Field / behavior, as of the two current implementations. `cloud_workers` is the
reference; the engine `workers` table (introduced with the OpenOrca console)
must align to it.

| Aspect        | `cloud_workers` (cloud)        | engine `workers`                                                           | Status                                                       |
| ------------- | ------------------------------ | -------------------------------------------------------------------------- | ------------------------------------------------------------ |
| Primary key   | `(tenant_id, agent_id)`        | surrogate `id` + `UniqueConstraint(tenant_id, agent_id)`                   | equivalent uniqueness (OK)                                   |
| `tenant_id`   | NOT NULL (from key)            | nullable (for the no-credential operator)                                  | ⚠️ engine NULL path enables the duplicate-row race in rule 4 |
| Tenant source | key only, body ignored         | key, but falls back to body `tenant_id` when the key tenant is NULL        | ⚠️ align to rule 1                                           |
| `last_seen`   | server-stamped `DateTime(tz)`  | client `ts` stored as `float`                                              | ⚠️ **primary drift** — align to rule 3 (server-stamp)        |
| Upsert        | native `ON CONFLICT DO UPDATE` | get-then-insert with `IntegrityError` retry                                | ⚠️ align to rule 4 (matches only for non-null tenants)       |
| Offline TTL   | 45s                            | 45s                                                                        | OK                                                           |
| Status vocab  | idle / busy / offline          | idle / busy / offline (but client status passed through unvalidated)       | mostly OK, add rule 6 validation                             |
| Node identity | `agent_id`                     | roster keys `agent_id`, but the OpenOrca mapper keys nodes on `agent_name` | ⚠️ align to rule 2                                           |

## Keeping them from drifting

* This page is the single source of truth.
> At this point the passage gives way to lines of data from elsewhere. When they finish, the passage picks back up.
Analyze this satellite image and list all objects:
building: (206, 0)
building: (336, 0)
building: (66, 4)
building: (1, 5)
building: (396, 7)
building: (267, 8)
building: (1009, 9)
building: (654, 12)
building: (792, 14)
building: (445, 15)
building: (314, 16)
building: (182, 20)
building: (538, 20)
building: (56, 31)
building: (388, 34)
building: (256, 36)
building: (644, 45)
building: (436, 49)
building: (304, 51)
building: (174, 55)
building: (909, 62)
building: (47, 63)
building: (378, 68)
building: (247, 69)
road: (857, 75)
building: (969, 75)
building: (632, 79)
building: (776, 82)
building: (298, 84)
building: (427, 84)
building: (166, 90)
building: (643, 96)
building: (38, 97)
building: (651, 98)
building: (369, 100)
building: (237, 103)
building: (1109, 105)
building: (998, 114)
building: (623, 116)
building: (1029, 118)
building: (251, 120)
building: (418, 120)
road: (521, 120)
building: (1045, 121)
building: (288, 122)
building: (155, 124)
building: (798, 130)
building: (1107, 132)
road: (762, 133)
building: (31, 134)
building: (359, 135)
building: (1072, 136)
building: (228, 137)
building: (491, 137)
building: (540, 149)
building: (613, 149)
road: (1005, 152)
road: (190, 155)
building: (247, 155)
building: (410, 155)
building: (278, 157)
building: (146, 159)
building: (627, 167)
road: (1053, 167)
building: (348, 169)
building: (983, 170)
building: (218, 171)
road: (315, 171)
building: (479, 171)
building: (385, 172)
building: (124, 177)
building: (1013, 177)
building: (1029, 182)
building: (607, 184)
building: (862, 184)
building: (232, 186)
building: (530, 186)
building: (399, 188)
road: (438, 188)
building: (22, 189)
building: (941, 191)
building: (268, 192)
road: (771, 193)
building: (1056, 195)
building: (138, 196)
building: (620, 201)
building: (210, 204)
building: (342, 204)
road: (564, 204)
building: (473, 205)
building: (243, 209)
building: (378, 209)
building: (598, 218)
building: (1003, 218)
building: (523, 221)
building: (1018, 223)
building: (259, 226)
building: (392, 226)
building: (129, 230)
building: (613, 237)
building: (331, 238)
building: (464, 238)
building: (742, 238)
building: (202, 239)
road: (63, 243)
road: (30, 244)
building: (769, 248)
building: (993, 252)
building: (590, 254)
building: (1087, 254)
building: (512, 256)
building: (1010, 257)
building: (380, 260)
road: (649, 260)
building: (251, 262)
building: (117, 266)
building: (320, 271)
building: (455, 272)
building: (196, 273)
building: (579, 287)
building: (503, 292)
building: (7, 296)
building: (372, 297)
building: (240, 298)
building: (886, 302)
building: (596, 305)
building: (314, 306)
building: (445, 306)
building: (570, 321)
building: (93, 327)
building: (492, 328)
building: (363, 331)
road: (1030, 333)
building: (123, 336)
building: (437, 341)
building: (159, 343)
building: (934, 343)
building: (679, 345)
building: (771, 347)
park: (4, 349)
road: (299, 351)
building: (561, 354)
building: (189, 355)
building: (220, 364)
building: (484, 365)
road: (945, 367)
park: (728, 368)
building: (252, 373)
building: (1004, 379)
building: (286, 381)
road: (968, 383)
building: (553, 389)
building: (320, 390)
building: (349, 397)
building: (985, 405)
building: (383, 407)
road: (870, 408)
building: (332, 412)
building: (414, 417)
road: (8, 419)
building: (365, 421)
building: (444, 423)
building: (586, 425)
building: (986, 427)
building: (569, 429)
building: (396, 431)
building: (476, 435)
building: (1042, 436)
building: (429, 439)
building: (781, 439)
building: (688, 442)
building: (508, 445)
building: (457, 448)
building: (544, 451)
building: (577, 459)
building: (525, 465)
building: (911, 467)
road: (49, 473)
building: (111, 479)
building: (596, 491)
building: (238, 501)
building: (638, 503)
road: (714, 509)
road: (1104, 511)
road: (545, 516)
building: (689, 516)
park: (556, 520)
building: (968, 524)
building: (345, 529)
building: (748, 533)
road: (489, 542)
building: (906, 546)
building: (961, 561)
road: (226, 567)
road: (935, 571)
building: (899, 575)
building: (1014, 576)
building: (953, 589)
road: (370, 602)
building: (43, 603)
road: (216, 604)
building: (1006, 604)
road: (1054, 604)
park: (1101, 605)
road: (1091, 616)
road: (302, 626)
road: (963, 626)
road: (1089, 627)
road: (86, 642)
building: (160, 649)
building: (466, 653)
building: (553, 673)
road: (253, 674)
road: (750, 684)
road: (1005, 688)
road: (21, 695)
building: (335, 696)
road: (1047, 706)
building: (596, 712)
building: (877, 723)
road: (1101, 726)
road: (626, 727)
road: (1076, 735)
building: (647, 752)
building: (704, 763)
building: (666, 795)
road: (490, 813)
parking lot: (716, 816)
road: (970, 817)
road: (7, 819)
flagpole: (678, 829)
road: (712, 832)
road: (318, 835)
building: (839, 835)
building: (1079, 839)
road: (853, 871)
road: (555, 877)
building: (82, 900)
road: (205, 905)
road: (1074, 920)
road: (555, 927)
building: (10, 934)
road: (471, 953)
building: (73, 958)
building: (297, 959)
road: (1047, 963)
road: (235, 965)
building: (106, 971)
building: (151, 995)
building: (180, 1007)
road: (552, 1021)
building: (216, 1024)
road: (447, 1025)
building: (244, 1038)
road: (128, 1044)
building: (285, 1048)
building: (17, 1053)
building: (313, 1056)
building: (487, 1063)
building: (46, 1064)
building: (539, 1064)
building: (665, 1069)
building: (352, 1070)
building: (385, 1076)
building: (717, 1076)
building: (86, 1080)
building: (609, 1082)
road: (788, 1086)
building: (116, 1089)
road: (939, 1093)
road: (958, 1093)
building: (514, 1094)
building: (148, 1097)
A PR that changes ingestion in
  either store must update this page in the same change and satisfy every rule
  above.
* Prefer sharing the semantics rather than re-deriving them: the offline TTL,
  the status vocabulary, and the payload field names should have one definition
  the engine owns (it is the producer), which the cloud consumes.
* The engine-side alignment items (rules 1-4, 6) are tracked against the
  OpenOrca console backend PR; the cloud side already satisfies the contract.